The goal of this is not to adjust social score, but decrease that specific problematic tweet from exacerbating.
#1760 In my suggestion I work with the balance of the echo chamber. I still think hiding certain things is important to the user when it doesn't create an echo chamber. For example, I have no interest in sports or romance. I don't like certain music genres either. I don't think hiding sports is the same as making an echo chamber within the design where it is objectively harmful.
If this works in a complementary way with my suggestion, basically the system would check if when stating that something is not useful it would have to do with the opposing ideological positions of the user. In that case, the button would lose effect. However, if the use of the button has to do with preference without ideological relation, the button would have an effect. I could say that chocolate ice cream is not useful, but strawberry ice cream is useful and the system shows more about strawberry ice cream.
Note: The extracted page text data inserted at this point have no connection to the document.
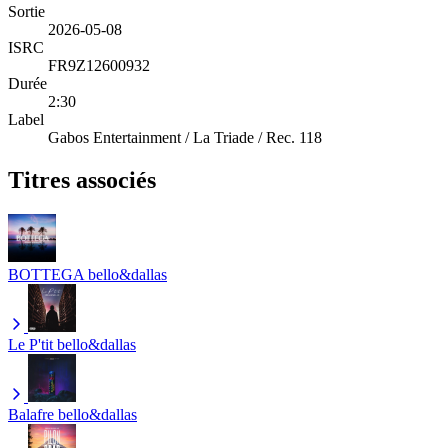
Sortie
2026-05-08
ISRC
FR9Z12600932
Durée
2:30
Label
Gabos Entertainment / La Triade / Rec. 118
Titres associés
BOTTEGA
bello&dallas
Le P'tit
bello&dallas
Balafre
bello&dallas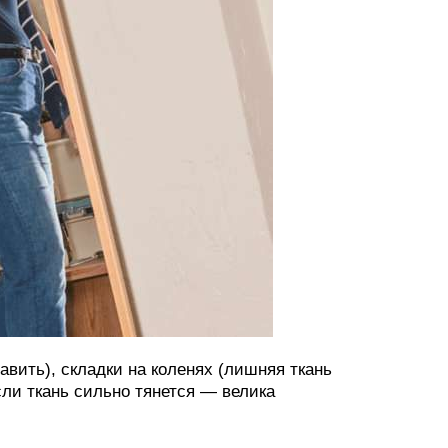
авить), складки на коленях (лишняя ткань
сли ткань сильно тянется — велика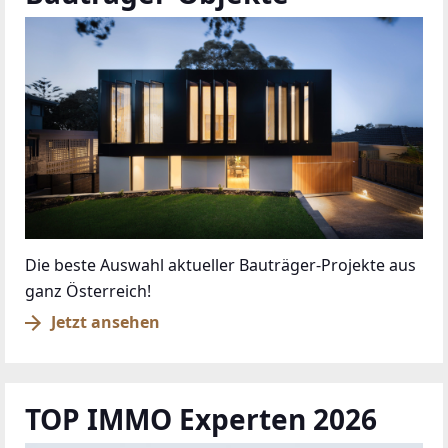
Die beste Auswahl aktueller Bauträger-Projekte aus
ganz Österreich!
Jetzt ansehen
TOP IMMO Experten 2026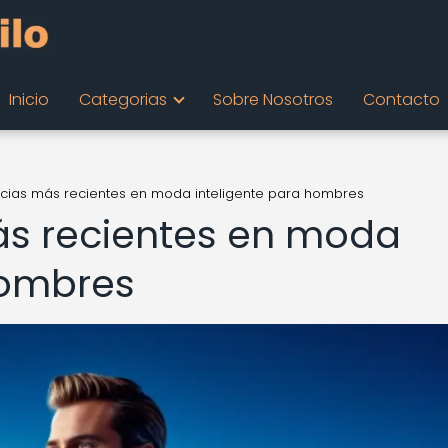
Inicio
Categorias
Sobre Nosotros
Contacto
cias más recientes en moda inteligente para hombres
ás recientes en moda
hombres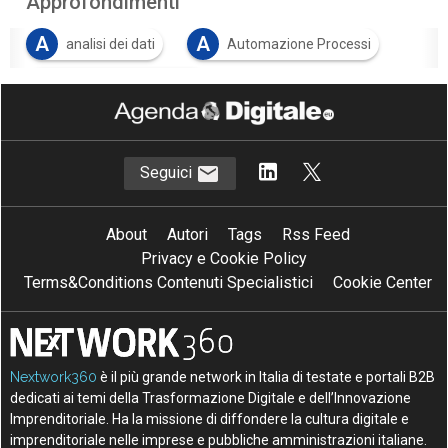
Approfondimenti
A
A
analisi dei dati
Automazione Processi
I
intelligenza artificiale
Seguici
About
Autori
Tags
Rss Feed
Privacy e Cookie Policy
Terms&Conditions Contenuti Specialistici
Cookie Center
Nextwork360
è il più grande network in Italia di testate e portali B2B
dedicati ai temi della Trasformazione Digitale e dell’Innovazione
Imprenditoriale. Ha la missione di diffondere la cultura digitale e
imprenditoriale nelle imprese e pubbliche amministrazioni italiane.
Snow is triggered by Trump and Bubba is triggered by Biden. If they want to see a Trump- or Biden-free view of Twitter - like when parents spell out words so kids don't hear them - then they should be able to do that. They can live in their own perfect little fantasy world.
The problem is when the incompetent Twitter authoritarians use them filtering out Trump or Biden to affect Trump or Biden. I've been blocked by dozens and probably hundreds of people - including lots of blue checks - for showing them wrong. I criticized Shellenberger cozying up to Dilbert and got blocked. I called a neighborhood activist on punching way down at the homeless and got blocked. I showed DrPanMD wrong and got blocked. Likewise with ZitoSalena. In fact, both of the last are infamous for blocking critics. Twitter always sides with the blockers, not the blockees. They always side with the crowd (ochlocracy), never the voice in the wilderness.
@darkdevildeath thanks for bringing this up and proposing an implementable solution.
I agree this is totally complementary and orthogonal, this feedback mostly act as a additional content filter and it does clearly improve the comfort of users (by reducing the risks of them being manipulated by third-parties).
I'm not sure to understand what is preventing this feature to be implemented as soon as possible?